- _Work to complete_: In the data below, count every line that holds the string "Left" and reply with the number alone.

===== Material for the task =====

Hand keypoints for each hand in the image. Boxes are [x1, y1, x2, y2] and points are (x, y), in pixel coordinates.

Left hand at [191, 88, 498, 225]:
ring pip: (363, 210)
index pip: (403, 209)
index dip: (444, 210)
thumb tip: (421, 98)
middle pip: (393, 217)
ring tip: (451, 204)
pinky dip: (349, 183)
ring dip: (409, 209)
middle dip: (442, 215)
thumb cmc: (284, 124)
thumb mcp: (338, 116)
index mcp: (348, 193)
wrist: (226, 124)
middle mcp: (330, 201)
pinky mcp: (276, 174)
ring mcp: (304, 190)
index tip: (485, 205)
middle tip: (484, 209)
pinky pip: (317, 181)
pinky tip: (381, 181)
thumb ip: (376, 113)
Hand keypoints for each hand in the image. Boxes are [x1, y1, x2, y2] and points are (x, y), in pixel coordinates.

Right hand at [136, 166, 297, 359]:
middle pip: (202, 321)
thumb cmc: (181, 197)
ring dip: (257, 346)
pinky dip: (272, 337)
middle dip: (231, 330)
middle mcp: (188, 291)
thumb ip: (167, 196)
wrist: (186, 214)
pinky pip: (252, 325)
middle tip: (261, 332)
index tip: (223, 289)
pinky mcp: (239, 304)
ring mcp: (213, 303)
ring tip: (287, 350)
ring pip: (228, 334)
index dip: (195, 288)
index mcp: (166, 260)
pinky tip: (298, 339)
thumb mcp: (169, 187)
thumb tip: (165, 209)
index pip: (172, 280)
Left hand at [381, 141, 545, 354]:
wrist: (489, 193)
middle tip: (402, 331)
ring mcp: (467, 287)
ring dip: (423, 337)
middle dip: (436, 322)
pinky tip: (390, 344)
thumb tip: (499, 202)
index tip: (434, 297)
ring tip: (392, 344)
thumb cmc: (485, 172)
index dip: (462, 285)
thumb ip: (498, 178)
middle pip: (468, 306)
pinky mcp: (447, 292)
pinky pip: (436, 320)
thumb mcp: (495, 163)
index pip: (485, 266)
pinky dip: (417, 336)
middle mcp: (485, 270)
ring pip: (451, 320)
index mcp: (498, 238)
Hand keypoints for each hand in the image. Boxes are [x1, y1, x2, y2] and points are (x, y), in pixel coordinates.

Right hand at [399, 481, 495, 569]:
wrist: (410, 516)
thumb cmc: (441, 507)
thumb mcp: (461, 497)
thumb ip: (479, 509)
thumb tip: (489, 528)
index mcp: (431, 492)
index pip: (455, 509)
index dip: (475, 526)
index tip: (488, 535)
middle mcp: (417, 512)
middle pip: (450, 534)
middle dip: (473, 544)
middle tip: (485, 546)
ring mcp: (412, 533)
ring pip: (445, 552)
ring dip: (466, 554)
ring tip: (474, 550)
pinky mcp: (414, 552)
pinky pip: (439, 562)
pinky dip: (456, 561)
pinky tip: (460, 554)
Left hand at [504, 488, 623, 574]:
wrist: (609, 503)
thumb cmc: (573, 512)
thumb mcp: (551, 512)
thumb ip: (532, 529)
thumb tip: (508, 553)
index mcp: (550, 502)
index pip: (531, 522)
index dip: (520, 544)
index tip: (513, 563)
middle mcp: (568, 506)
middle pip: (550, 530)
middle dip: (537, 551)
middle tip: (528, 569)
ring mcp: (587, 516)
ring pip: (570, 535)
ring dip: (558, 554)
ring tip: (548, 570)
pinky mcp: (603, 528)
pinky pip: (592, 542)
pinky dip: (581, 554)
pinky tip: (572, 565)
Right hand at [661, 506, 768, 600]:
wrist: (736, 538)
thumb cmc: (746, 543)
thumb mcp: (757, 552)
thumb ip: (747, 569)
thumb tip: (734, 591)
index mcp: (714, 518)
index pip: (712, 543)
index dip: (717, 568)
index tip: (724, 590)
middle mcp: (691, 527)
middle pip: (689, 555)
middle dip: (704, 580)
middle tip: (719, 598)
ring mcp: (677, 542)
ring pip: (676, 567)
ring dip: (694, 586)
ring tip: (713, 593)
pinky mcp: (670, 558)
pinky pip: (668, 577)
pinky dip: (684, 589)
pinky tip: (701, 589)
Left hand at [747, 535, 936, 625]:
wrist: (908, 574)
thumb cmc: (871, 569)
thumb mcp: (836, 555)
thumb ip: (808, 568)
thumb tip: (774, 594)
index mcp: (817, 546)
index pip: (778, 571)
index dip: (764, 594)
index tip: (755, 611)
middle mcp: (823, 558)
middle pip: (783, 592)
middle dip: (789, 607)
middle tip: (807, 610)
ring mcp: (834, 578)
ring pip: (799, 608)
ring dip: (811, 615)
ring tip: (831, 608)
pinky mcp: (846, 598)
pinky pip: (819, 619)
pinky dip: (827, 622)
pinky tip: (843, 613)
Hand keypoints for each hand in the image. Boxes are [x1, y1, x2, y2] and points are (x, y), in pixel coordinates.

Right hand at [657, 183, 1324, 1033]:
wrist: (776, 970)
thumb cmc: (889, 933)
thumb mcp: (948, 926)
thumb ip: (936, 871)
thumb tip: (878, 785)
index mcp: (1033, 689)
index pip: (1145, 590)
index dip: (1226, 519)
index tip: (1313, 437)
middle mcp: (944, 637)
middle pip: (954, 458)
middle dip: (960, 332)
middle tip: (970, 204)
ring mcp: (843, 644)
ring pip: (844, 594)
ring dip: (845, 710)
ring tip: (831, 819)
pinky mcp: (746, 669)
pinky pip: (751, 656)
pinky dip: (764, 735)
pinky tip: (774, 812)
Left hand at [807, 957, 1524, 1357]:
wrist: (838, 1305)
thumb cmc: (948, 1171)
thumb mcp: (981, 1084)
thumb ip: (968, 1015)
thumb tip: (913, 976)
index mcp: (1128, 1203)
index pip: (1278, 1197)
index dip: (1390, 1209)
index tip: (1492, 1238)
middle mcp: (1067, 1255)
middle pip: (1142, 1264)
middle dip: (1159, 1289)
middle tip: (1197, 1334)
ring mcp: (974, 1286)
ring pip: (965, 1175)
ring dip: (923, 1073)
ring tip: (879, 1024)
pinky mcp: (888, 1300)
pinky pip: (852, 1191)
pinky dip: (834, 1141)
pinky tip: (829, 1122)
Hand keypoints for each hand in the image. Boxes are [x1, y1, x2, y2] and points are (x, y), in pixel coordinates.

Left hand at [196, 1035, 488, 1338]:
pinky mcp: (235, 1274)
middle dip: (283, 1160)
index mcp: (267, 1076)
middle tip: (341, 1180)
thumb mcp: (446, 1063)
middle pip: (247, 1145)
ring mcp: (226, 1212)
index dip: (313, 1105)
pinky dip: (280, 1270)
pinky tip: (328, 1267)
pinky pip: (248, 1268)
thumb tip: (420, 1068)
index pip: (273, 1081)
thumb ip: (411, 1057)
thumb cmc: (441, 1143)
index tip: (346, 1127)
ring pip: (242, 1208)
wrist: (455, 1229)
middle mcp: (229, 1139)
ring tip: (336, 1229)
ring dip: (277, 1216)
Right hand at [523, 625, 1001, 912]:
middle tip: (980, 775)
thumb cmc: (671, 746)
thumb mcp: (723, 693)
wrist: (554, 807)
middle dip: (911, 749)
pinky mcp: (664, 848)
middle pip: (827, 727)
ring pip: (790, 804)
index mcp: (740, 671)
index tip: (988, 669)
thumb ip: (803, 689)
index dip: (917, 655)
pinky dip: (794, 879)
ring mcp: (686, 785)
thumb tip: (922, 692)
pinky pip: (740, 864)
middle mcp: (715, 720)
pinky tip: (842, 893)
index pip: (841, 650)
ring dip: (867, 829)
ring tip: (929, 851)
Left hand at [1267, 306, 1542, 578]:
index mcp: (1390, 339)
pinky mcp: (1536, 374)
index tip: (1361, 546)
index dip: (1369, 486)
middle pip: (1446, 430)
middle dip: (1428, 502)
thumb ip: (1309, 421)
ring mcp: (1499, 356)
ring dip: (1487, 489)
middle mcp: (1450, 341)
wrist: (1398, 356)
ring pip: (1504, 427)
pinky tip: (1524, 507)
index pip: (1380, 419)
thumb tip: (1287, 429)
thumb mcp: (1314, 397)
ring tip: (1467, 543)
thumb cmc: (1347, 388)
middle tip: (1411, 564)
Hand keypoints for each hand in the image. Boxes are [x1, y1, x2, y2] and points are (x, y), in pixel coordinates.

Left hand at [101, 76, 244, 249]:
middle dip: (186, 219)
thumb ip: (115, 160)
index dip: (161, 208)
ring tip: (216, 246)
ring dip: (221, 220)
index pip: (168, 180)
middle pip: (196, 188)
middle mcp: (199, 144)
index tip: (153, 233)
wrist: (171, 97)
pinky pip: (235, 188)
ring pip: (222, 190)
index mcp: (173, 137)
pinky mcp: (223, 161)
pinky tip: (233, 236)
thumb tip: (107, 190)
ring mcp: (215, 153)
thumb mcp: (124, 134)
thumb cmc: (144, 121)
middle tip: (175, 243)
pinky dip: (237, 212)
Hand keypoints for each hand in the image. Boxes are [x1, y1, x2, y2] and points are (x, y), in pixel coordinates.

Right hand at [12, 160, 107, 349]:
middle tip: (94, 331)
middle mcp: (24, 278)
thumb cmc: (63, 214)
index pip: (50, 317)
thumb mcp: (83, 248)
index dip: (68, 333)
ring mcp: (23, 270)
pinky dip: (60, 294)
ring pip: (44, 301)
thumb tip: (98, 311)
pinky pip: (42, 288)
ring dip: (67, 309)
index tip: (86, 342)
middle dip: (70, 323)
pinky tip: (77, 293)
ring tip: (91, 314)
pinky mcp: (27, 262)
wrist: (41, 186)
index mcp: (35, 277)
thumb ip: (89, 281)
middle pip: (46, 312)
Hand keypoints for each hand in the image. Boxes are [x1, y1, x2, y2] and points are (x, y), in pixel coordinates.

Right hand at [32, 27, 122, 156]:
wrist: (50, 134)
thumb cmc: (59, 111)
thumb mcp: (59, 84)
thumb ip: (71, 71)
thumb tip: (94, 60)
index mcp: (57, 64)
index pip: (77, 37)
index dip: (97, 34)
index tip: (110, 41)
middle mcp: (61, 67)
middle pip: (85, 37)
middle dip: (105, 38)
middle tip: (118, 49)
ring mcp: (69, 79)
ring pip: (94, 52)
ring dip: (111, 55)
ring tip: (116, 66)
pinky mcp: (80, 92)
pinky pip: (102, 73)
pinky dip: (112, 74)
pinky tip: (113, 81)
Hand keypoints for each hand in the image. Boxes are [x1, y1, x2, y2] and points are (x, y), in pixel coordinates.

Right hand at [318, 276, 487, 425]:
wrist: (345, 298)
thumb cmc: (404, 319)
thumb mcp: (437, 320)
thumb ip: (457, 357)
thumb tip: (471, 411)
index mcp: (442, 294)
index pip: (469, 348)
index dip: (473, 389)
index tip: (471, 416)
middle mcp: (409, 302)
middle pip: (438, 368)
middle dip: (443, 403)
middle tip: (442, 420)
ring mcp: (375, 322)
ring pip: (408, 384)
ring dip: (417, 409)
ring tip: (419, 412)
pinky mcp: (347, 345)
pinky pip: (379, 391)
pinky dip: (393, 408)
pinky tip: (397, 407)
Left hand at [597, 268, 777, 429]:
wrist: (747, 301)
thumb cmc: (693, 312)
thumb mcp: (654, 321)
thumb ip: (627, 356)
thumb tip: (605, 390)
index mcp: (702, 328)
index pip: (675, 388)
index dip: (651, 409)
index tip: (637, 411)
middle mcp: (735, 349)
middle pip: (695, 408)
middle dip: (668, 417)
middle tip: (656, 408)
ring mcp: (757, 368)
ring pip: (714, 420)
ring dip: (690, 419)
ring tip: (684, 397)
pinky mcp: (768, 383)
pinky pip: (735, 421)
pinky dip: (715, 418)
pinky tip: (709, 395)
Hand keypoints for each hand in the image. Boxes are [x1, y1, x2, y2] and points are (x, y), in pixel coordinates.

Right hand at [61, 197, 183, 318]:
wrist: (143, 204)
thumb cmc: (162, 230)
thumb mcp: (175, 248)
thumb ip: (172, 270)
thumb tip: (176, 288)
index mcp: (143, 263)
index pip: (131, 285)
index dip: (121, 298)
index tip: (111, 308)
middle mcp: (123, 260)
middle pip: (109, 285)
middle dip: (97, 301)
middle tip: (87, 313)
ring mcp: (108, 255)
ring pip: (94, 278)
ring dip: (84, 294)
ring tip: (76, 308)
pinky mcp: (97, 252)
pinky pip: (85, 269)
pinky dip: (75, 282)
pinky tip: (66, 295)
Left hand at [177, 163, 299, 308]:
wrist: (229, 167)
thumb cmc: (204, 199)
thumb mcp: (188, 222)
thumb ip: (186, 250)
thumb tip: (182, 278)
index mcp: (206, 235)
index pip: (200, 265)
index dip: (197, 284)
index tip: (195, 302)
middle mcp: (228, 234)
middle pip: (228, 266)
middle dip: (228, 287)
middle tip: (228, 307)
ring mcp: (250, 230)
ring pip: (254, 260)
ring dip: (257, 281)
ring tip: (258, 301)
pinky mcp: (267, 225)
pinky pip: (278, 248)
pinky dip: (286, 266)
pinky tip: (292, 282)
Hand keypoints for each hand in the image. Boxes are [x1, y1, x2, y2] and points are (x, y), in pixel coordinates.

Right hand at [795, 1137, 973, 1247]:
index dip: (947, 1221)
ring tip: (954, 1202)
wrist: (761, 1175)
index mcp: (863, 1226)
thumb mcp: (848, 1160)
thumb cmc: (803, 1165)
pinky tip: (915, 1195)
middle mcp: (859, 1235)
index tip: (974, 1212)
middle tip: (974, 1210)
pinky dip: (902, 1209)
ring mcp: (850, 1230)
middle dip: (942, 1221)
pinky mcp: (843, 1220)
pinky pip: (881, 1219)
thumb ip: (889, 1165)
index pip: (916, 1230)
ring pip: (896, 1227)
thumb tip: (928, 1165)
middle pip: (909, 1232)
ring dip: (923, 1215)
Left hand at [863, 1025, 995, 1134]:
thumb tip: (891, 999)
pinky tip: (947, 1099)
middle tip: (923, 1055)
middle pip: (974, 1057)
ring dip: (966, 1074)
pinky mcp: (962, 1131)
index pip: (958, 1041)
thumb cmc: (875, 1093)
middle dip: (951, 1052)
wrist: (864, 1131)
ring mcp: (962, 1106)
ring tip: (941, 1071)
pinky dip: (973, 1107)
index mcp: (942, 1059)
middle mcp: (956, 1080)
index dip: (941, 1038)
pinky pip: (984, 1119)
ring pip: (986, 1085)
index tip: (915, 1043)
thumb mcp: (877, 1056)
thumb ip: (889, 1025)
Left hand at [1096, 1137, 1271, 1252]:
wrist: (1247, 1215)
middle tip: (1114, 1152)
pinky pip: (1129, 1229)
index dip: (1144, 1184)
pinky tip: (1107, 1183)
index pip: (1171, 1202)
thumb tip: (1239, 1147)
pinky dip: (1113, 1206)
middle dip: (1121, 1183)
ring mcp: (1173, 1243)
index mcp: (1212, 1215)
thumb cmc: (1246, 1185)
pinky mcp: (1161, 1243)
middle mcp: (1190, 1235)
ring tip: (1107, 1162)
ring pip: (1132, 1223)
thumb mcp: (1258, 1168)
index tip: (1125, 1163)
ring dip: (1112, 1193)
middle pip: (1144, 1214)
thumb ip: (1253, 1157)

=====

- _Task solution_: 12